Today is “bilat day” (short for bilateral) for Prime Minister Anthony Albanese at the ASEAN-Australia Special Summit in Melbourne. Call it diplomatic speed-dating, with lots of quick meetings in succession: shake hands, sit down, formalities, talking points, some frank discussion, stand up, shake hands.
Albanese started the day with ASEAN Secretary General Kao Kim Hourn, the first time the two had met formally. Then on to Singapore’s Lee Hsien Loong with gathered officials followed by a joint press conference. Late in the morning, Thailand’s Srettha Thavisin. Timor-Leste’s Xanana Gusmão in the afternoon, followed by the leaders of Brunei, Cambodia and Indonesia.
In between it all, a lunch with CEOs doing business in Southeast Asia.
At some point, Albanese will host a private dinner for the ASEAN leaders (minus Myanmar, plus Timor-Leste and New Zealand). Tomorrow he chairs the collective formalities.
Intense. Exhausting. The personal demands that these summits put upon leaders is often obscured by the big story that dominates the media for the day. Dollars announced, for instance, such as Albanese’s pledge today for a $2 billion Southeast Asia Investment Financing Facility, a move that follows a call last month from Lowy Institute’s Michelle Lyons, Roland Rajah and Grace Stanhope for Australia to “go big or go home” in assisting the region’s energy transition.

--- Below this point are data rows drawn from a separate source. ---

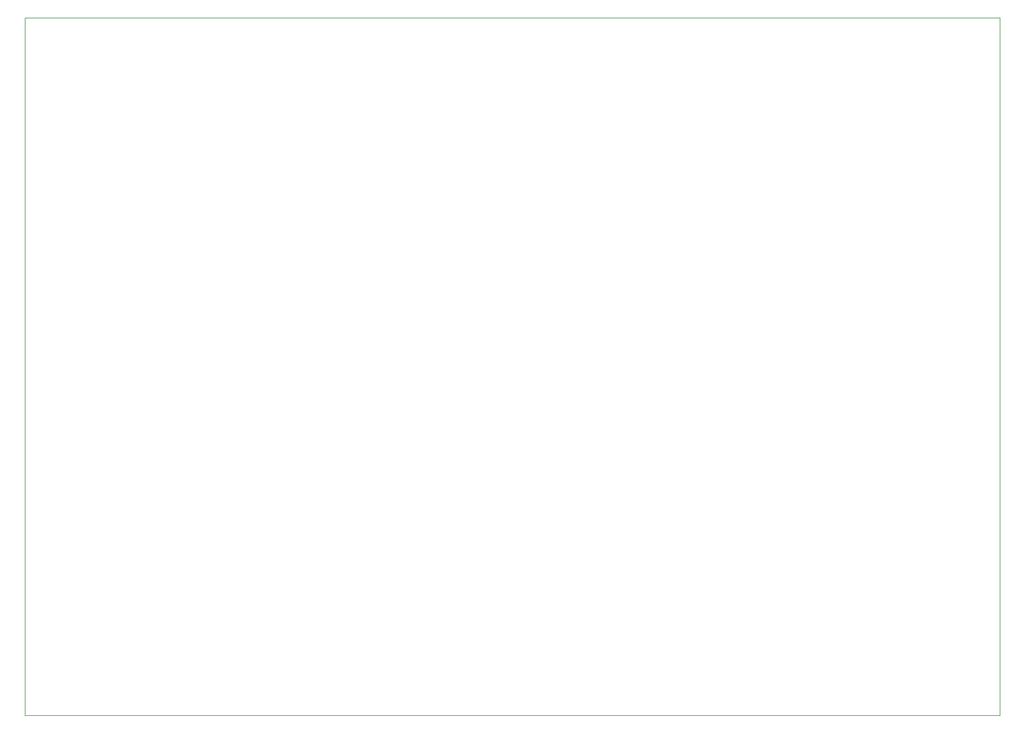
<source format=gm1>
G04 #@! TF.FileFunction,Profile,NP*
%FSLAX46Y46*%
G04 Gerber Fmt 4.6, Leading zero omitted, Abs format (unit mm)*
G04 Created by KiCad (PCBNEW 4.0.1-stable) date 2018/05/08 19:42:46*
%MOMM*%
G01*
G04 APERTURE LIST*
%ADD10C,0.150000*%
%ADD11C,0.100000*%
G04 APERTURE END LIST*
D10*
D11*
X271200000Y-64410000D02*
X271200000Y-164300000D01*
X131700000Y-64410000D02*
X271200000Y-64410000D01*
X131700000Y-87300000D02*
X131700000Y-64410000D01*
X131700000Y-164300000D02*
X271200000Y-164300000D01*
X131700000Y-87300000D02*
X131700000Y-164300000D01*
X264690000Y-64410000D02*
X131690000Y-64410000D01*
M02*

</source>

Yet it’s easy to forget that the leaders are themselves people, and that people can struggle under the weight of work. Sitting down with Albanese on Tuesday, Singapore’s Lee apologised for missing previous talks after contracting Covid. A body battery can go flat. And this is peacetime. Imagine the pressure on leaders and their decision-making in a crisis. Or, in the case of New Zealand’s PM, frustration when his government plane breaks down on heading to Melbourne.

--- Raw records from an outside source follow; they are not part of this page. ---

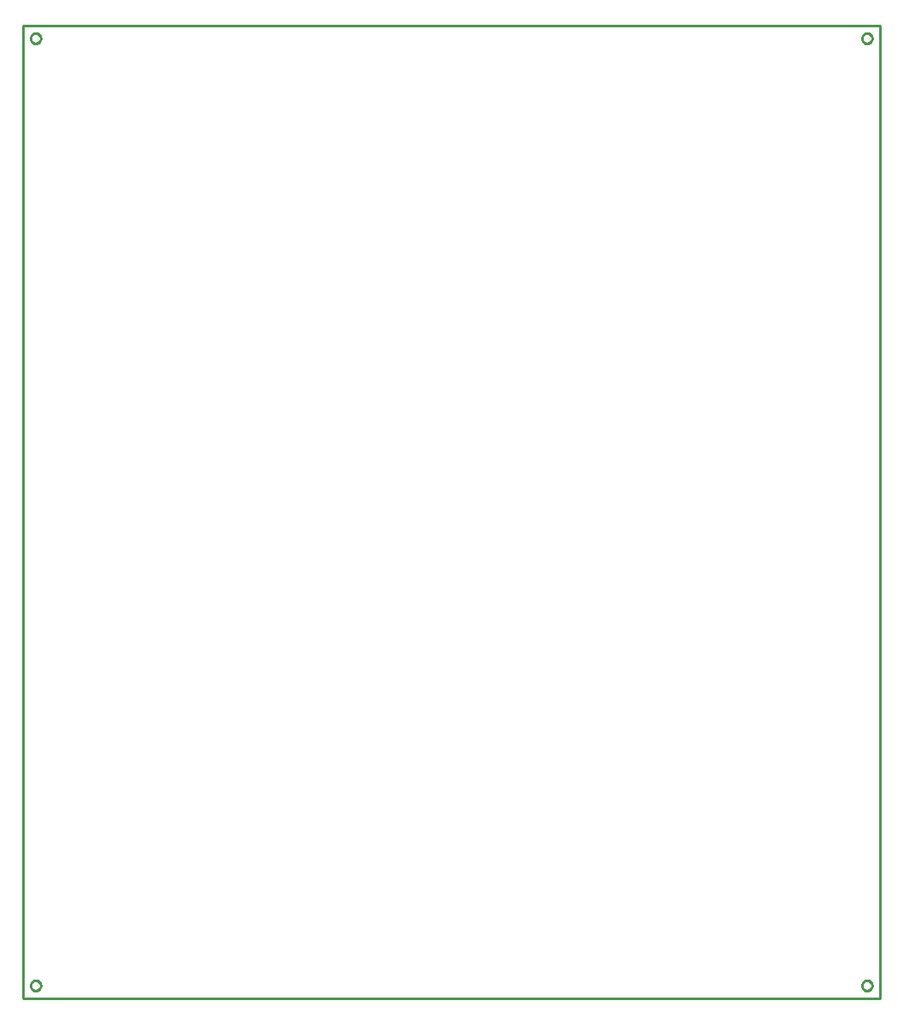
<source format=gbr>
G04 EAGLE Gerber RS-274X export*
G75*
%MOMM*%
%FSLAX34Y34*%
%LPD*%
%IN*%
%IPPOS*%
%AMOC8*
5,1,8,0,0,1.08239X$1,22.5*%
G01*
%ADD10C,0.254000*%


D10*
X0Y38100D02*
X851410Y38100D01*
X851410Y1003200D01*
X0Y1003200D01*
X0Y38100D01*
X17700Y990319D02*
X17637Y989761D01*
X17512Y989214D01*
X17327Y988684D01*
X17083Y988178D01*
X16784Y987702D01*
X16434Y987263D01*
X16037Y986866D01*
X15598Y986516D01*
X15122Y986217D01*
X14616Y985973D01*
X14086Y985788D01*
X13539Y985663D01*
X12981Y985600D01*
X12419Y985600D01*
X11861Y985663D01*
X11314Y985788D01*
X10784Y985973D01*
X10278Y986217D01*
X9802Y986516D01*
X9363Y986866D01*
X8966Y987263D01*
X8616Y987702D01*
X8317Y988178D01*
X8073Y988684D01*
X7888Y989214D01*
X7763Y989761D01*
X7700Y990319D01*
X7700Y990881D01*
X7763Y991439D01*
X7888Y991986D01*
X8073Y992516D01*
X8317Y993022D01*
X8616Y993498D01*
X8966Y993937D01*
X9363Y994334D01*
X9802Y994684D01*
X10278Y994983D01*
X10784Y995227D01*
X11314Y995412D01*
X11861Y995537D01*
X12419Y995600D01*
X12981Y995600D01*
X13539Y995537D01*
X14086Y995412D01*
X14616Y995227D01*
X15122Y994983D01*
X15598Y994684D01*
X16037Y994334D01*
X16434Y993937D01*
X16784Y993498D01*
X17083Y993022D01*
X17327Y992516D01*
X17512Y991986D01*
X17637Y991439D01*
X17700Y990881D01*
X17700Y990319D01*
X843200Y990319D02*
X843137Y989761D01*
X843012Y989214D01*
X842827Y988684D01*
X842583Y988178D01*
X842284Y987702D01*
X841934Y987263D01*
X841537Y986866D01*
X841098Y986516D01*
X840622Y986217D01*
X840116Y985973D01*
X839586Y985788D01*
X839039Y985663D01*
X838481Y985600D01*
X837919Y985600D01*
X837361Y985663D01*
X836814Y985788D01*
X836284Y985973D01*
X835778Y986217D01*
X835302Y986516D01*
X834863Y986866D01*
X834466Y987263D01*
X834116Y987702D01*
X833817Y988178D01*
X833573Y988684D01*
X833388Y989214D01*
X833263Y989761D01*
X833200Y990319D01*
X833200Y990881D01*
X833263Y991439D01*
X833388Y991986D01*
X833573Y992516D01*
X833817Y993022D01*
X834116Y993498D01*
X834466Y993937D01*
X834863Y994334D01*
X835302Y994684D01*
X835778Y994983D01*
X836284Y995227D01*
X836814Y995412D01*
X837361Y995537D01*
X837919Y995600D01*
X838481Y995600D01*
X839039Y995537D01*
X839586Y995412D01*
X840116Y995227D01*
X840622Y994983D01*
X841098Y994684D01*
X841537Y994334D01*
X841934Y993937D01*
X842284Y993498D01*
X842583Y993022D01*
X842827Y992516D01*
X843012Y991986D01*
X843137Y991439D01*
X843200Y990881D01*
X843200Y990319D01*
X843200Y50519D02*
X843137Y49961D01*
X843012Y49414D01*
X842827Y48884D01*
X842583Y48378D01*
X842284Y47902D01*
X841934Y47463D01*
X841537Y47066D01*
X841098Y46716D01*
X840622Y46417D01*
X840116Y46173D01*
X839586Y45988D01*
X839039Y45863D01*
X838481Y45800D01*
X837919Y45800D01*
X837361Y45863D01*
X836814Y45988D01*
X836284Y46173D01*
X835778Y46417D01*
X835302Y46716D01*
X834863Y47066D01*
X834466Y47463D01*
X834116Y47902D01*
X833817Y48378D01*
X833573Y48884D01*
X833388Y49414D01*
X833263Y49961D01*
X833200Y50519D01*
X833200Y51081D01*
X833263Y51639D01*
X833388Y52186D01*
X833573Y52716D01*
X833817Y53222D01*
X834116Y53698D01*
X834466Y54137D01*
X834863Y54534D01*
X835302Y54884D01*
X835778Y55183D01*
X836284Y55427D01*
X836814Y55612D01*
X837361Y55737D01*
X837919Y55800D01*
X838481Y55800D01*
X839039Y55737D01*
X839586Y55612D01*
X840116Y55427D01*
X840622Y55183D01*
X841098Y54884D01*
X841537Y54534D01*
X841934Y54137D01*
X842284Y53698D01*
X842583Y53222D01*
X842827Y52716D01*
X843012Y52186D01*
X843137Y51639D01*
X843200Y51081D01*
X843200Y50519D01*
X17700Y50519D02*
X17637Y49961D01*
X17512Y49414D01*
X17327Y48884D01*
X17083Y48378D01*
X16784Y47902D01*
X16434Y47463D01*
X16037Y47066D01*
X15598Y46716D01*
X15122Y46417D01*
X14616Y46173D01*
X14086Y45988D01*
X13539Y45863D01*
X12981Y45800D01*
X12419Y45800D01*
X11861Y45863D01*
X11314Y45988D01*
X10784Y46173D01*
X10278Y46417D01*
X9802Y46716D01*
X9363Y47066D01*
X8966Y47463D01*
X8616Y47902D01*
X8317Y48378D01*
X8073Y48884D01*
X7888Y49414D01*
X7763Y49961D01*
X7700Y50519D01*
X7700Y51081D01*
X7763Y51639D01*
X7888Y52186D01*
X8073Y52716D01*
X8317Y53222D01*
X8616Y53698D01*
X8966Y54137D01*
X9363Y54534D01*
X9802Y54884D01*
X10278Y55183D01*
X10784Y55427D01*
X11314Y55612D01*
X11861Y55737D01*
X12419Y55800D01*
X12981Y55800D01*
X13539Y55737D01*
X14086Y55612D01*
X14616Y55427D01*
X15122Y55183D01*
X15598Y54884D01*
X16037Y54534D01*
X16434Y54137D01*
X16784Y53698D01*
X17083Y53222D01*
X17327Y52716D01*
X17512Y52186D01*
X17637Y51639D01*
X17700Y51081D01*
X17700Y50519D01*
M02*

</source>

Albanese could be forgiven after three days of non-stop summitting if he just wanted a break, but plans to host Vietnam’s Prime Minister Pham Minh Chinh later in the week will preclude that. Then domestic politics will truly take over as budget season looms in May. Albanese isn’t expected to travel overseas until at least the second half of the year.
So, this week in Melbourne appears intended to shape the foreign policy focus in the months ahead. The grand themes of regional rivalry or cooperation might be evident at the talks, but this summit has a practical focus. As the Business Council’s Bran Black put it when speaking to journalists, while it is good for Australia to have better relations with China, the aim is to have extraordinary relations with ASEAN.
This is a longstanding ambition for Australian diplomacy, perhaps underweighted in recent years because of the heavy focus on the Pacific. Southeast Asia is now collectively judged to be a larger trading market for Australia than it enjoys individually with Japan or the United States, so the trajectory of the economic ties with the neighbourhood has certainly improved. The goal, as ever, is more.
Practical steps should be welcome. Australians too often get caught up in debates about imagined futures at the expense of the here and now. Each small meeting can work towards a larger objective. Some aspects might be performative. Albanese, for example, told the ASEAN chief he supported the organisation's efforts to find a solution in Myanmar. Important, yet nothing really has changed.
The questions reporters lobbed at the PM focused mostly on the big controversies of the day – South China Sea, Gaza, AUKUS, Myanmar. The iterative nature of diplomacy doesn’t always lend itself to attention-grabbing headlines, even when it's just as important.